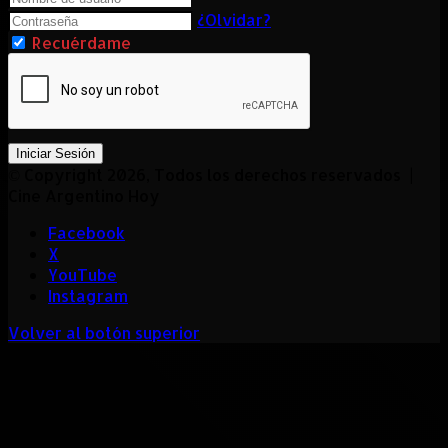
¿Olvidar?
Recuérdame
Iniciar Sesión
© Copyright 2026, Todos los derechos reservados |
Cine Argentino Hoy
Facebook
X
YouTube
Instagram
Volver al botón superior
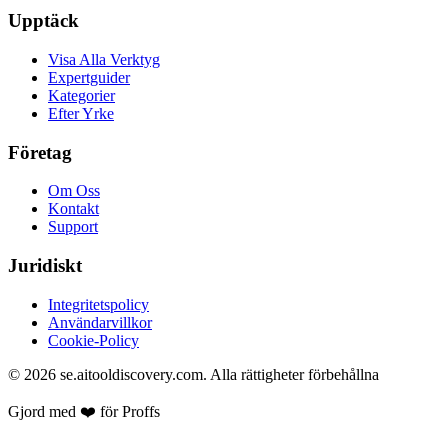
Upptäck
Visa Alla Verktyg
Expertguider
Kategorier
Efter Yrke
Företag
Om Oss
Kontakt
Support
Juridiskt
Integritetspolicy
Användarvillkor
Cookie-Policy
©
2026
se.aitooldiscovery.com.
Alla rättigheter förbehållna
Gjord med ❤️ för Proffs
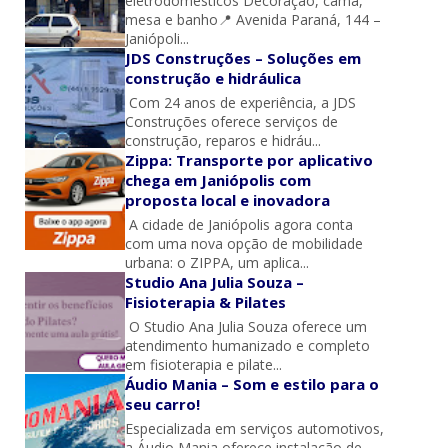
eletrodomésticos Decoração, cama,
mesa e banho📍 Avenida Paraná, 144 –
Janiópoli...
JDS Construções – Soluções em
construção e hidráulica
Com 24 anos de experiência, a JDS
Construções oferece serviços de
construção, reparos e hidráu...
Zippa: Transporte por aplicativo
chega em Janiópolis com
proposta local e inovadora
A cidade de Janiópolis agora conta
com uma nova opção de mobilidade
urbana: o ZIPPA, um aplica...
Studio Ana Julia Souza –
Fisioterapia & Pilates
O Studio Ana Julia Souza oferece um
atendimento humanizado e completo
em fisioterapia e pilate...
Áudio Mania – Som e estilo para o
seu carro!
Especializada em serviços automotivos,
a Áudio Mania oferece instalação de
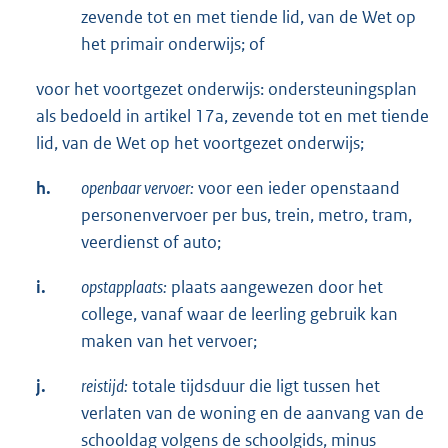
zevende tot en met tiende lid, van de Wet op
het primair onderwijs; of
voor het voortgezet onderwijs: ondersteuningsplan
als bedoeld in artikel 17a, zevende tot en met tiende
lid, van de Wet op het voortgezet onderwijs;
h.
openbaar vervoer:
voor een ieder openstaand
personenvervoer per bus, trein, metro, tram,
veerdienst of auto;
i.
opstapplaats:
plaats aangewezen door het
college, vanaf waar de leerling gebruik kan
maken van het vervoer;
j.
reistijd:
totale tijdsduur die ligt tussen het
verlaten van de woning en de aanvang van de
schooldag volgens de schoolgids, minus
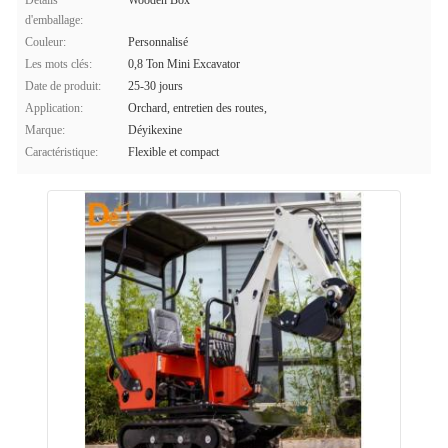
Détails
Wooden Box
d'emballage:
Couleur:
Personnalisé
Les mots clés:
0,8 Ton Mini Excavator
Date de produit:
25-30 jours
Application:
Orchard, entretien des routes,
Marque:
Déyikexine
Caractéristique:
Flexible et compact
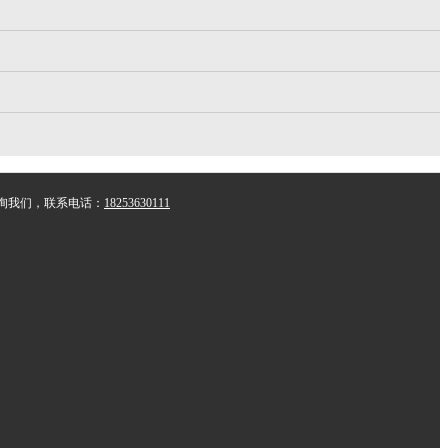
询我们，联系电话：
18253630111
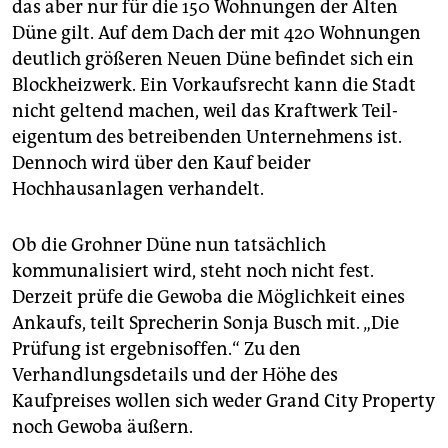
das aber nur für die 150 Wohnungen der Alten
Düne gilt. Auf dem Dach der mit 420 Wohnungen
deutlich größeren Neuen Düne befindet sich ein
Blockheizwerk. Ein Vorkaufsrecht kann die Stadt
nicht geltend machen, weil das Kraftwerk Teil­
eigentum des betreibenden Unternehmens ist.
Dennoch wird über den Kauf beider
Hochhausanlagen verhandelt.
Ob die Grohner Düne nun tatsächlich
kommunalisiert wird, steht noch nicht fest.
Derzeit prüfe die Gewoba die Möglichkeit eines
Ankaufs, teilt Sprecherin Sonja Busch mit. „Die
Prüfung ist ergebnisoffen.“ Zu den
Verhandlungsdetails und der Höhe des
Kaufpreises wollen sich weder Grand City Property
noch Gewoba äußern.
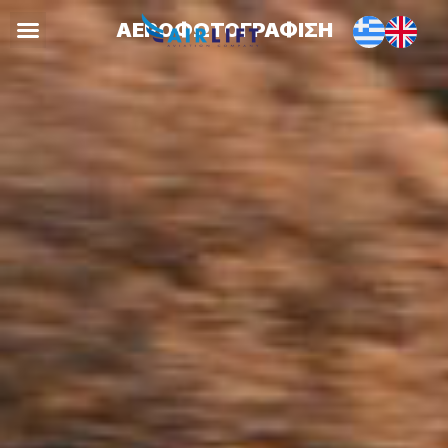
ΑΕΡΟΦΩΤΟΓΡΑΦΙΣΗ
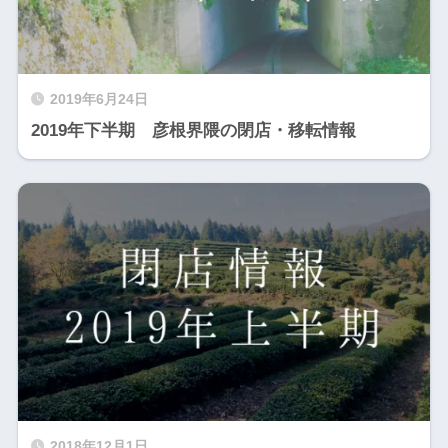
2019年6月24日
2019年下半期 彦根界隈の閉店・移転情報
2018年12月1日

____

_Required work_
Your task is to copy exactly the lines from the line containing "Dennoch wird über den Kauf beider" through the final line of the listing above and to omit every picture.

_Result_
Dennoch wird über den Kauf beider
Hochhausanlagen verhandelt.
Ob die Grohner Düne nun tatsächlich
kommunalisiert wird, steht noch nicht fest.
Derzeit prüfe die Gewoba die Möglichkeit eines
Ankaufs, teilt Sprecherin Sonja Busch mit. „Die
Prüfung ist ergebnisoffen.“ Zu den
Verhandlungsdetails und der Höhe des
Kaufpreises wollen sich weder Grand City Property
noch Gewoba äußern.
ΑΕΡΟΦΩΤΟΓΡΑΦΙΣΗ
2019年6月24日
2019年下半期 彦根界隈の閉店・移転情報
2018年12月1日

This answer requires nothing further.